Eine unzumutbare Belastung des Unternehmers vermag das Gericht bei teilbaren Dienstleistungen jedoch nicht zu erkennen. Das Problem einer Rückabwicklung stellt sich im Hinblick auf bereits erbrachten Teilleistungen des Unternehmers nicht. Vielmehr erscheint gerade der Verbraucher schutzwürdig, insbesondere wenn er sich für eine längere Zeit - im Bereich der Telekommunikationsdienstleistungen zumeist für eine Mindestvertragslaufzeit zu Beginn von 24 Monaten - bindet. Die bereits erbrachte Teilleistung kann der Unternehmer nach wie vor abrechnen; lediglich die zukünftigen Dienstleistungen braucht der Verbraucher nicht in Anspruch zu nehmen. Oftmals kann der Verbraucher bei Fernabsatzgeschäften auch erst nach der erstmaligen Erbringung der Dienstleistung deren wirkliche Brauchbarkeit für ihn bzw. die Qualität der Dienstleistung beurteilen.

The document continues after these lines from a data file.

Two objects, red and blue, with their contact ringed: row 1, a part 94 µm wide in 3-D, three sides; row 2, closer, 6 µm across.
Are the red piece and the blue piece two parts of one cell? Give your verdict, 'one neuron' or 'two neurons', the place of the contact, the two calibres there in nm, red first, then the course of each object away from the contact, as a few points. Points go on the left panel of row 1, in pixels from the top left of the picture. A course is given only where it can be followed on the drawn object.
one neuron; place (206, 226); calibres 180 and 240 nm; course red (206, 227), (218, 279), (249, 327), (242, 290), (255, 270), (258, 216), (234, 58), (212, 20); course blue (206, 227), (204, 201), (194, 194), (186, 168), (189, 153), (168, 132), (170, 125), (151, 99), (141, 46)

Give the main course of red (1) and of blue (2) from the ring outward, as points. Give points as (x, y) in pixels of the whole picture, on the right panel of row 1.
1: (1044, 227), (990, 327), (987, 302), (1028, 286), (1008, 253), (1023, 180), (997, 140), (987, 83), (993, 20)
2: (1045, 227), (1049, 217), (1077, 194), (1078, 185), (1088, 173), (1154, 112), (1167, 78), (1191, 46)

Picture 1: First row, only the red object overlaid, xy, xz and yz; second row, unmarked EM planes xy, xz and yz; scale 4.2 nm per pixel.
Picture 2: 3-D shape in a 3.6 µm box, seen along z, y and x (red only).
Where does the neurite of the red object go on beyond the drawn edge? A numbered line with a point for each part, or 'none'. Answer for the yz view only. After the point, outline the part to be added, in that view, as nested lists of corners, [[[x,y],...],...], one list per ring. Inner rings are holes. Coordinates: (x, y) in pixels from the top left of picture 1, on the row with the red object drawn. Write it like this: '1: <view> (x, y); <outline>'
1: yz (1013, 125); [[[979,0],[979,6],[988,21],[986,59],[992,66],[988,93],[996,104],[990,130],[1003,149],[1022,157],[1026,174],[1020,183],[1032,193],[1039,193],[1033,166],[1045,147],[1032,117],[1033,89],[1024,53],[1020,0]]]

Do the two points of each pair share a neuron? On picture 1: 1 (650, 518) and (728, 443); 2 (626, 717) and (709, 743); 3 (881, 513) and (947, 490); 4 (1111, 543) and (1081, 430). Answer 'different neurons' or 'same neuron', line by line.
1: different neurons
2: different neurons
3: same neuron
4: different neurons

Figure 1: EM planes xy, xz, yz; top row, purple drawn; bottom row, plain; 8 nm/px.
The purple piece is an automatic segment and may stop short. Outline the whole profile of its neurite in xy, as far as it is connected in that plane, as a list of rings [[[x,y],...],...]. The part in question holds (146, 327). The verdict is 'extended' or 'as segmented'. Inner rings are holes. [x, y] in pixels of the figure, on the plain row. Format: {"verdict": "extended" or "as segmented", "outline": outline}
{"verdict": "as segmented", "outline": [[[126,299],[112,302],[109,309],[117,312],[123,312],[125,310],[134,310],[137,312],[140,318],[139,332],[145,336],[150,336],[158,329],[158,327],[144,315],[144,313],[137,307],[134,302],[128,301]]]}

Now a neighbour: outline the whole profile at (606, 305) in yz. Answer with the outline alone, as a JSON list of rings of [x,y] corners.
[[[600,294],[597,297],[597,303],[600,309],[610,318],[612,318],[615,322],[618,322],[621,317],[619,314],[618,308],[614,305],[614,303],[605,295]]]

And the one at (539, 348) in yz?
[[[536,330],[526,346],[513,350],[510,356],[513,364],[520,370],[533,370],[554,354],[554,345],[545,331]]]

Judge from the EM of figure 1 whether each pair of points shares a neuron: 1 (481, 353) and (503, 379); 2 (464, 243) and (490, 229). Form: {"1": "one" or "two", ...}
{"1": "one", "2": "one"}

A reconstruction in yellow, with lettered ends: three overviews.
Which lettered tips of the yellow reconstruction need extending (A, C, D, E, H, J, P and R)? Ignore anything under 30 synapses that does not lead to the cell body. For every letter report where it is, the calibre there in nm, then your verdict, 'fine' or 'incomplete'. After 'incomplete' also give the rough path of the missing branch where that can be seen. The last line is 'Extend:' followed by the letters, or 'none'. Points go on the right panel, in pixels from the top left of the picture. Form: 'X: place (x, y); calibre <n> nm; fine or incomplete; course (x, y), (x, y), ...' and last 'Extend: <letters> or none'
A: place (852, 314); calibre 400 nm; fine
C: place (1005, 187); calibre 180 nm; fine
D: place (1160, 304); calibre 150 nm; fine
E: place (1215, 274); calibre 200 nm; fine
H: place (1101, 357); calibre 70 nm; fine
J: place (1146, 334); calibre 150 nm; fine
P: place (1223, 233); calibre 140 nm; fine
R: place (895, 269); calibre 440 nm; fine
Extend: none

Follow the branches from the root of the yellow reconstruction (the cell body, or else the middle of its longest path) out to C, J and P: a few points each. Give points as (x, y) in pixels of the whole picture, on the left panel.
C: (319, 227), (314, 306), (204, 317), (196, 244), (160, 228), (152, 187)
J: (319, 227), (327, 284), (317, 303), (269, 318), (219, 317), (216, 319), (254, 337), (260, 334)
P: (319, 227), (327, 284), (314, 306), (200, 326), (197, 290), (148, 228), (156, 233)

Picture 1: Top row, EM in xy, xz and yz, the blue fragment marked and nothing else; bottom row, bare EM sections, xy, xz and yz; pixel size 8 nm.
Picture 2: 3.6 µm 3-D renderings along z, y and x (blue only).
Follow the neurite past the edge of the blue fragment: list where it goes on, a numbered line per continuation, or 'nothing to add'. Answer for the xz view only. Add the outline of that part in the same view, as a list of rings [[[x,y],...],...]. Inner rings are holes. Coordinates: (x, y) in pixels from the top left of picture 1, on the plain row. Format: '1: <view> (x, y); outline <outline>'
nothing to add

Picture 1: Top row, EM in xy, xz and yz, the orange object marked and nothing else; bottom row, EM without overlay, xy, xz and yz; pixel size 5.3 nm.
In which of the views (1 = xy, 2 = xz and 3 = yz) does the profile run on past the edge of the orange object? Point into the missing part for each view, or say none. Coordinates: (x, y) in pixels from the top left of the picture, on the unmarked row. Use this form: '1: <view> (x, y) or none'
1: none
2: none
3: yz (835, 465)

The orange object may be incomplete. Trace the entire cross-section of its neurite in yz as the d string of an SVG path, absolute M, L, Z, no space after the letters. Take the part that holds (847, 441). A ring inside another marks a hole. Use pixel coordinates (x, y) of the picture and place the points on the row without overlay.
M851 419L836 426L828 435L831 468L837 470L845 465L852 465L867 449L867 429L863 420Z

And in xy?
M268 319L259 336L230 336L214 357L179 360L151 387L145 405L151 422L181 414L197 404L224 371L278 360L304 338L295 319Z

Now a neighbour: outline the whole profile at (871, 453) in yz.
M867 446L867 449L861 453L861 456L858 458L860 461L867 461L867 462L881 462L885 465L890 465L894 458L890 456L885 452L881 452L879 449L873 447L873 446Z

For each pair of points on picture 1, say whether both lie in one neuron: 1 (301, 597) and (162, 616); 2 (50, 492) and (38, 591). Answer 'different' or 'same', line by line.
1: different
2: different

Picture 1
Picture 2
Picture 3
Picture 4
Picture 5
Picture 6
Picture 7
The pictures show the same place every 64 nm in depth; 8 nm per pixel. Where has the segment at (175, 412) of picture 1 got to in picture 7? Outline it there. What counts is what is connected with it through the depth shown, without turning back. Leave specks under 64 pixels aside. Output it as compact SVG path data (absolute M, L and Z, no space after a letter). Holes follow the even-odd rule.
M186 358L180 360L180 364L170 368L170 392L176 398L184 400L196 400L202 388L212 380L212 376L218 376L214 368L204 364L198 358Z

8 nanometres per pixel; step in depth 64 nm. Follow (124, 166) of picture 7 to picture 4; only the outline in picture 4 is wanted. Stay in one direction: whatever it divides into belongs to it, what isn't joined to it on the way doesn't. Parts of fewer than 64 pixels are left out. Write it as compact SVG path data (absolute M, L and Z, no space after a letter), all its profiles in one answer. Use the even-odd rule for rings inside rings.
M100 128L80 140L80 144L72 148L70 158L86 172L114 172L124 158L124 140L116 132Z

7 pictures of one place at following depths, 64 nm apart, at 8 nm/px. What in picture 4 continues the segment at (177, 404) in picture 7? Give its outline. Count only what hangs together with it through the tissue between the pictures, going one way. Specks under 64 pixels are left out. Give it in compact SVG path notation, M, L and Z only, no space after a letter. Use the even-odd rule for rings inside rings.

Der vom erkennenden Gericht vertretenen Auffassung steht auch nicht das Urteil des BGH vom 16.3.2006 (BGHZ 166, 369 ff.) entgegen. Der dem Urteil zugrunde liegende Sachverhalt bezieht sich gerade auf eine unteilbare Dienstleistung (Annahme eines R-Gesprächs). Zu der Frage einer differenzierenden Betrachtung hat sich der BGH insoweit nicht geäußert.

2. Hinsichtlich des für erledigt erklärten Antrags bzgl. der Freigabe des Ports war über die Kosten gem. § 91a ZPO zu entscheiden. Insoweit hat die Beklagte die Kosten zu tragen, da ohne Eintritt des erledigenden Ereignisses der Kläger obsiegt hätte. Mangels wirksamen Vertragsschlusses war die Beklagte zur Freigabe des Ports verpflichtet. Für die Kostenentscheidung ist es unerheblich, ob die Freigabe nun im Mai oder erst im August 2007 erfolgte.

Hinsichtlich des Feststellungsantrages ergibt sich die Verpflichtung zur Kostentragung aus § 91 Abs. 1 ZPO.

Die Entscheidung zur vorläufigen Vollstreckbarkeit folgt aus §§ 708 Nr. 11, 711 ZPO.

§ 713 ZPO ist aufgrund der Zulassung der Berufung nicht anwendbar.

Die Berufung war gem. § 511 Abs. 1 Nr. 2, Abs. 4 ZPO zuzulassen, da die hier entschiedene Rechtsfrage über die Rechtssache hinaus Bedeutung hat (vgl. Gummer/Heßler, in: Zöller, 25. Auflage, § 511 Rn. 37 f.).

Der Streitwert wird festgesetzt auf: bis 600 €.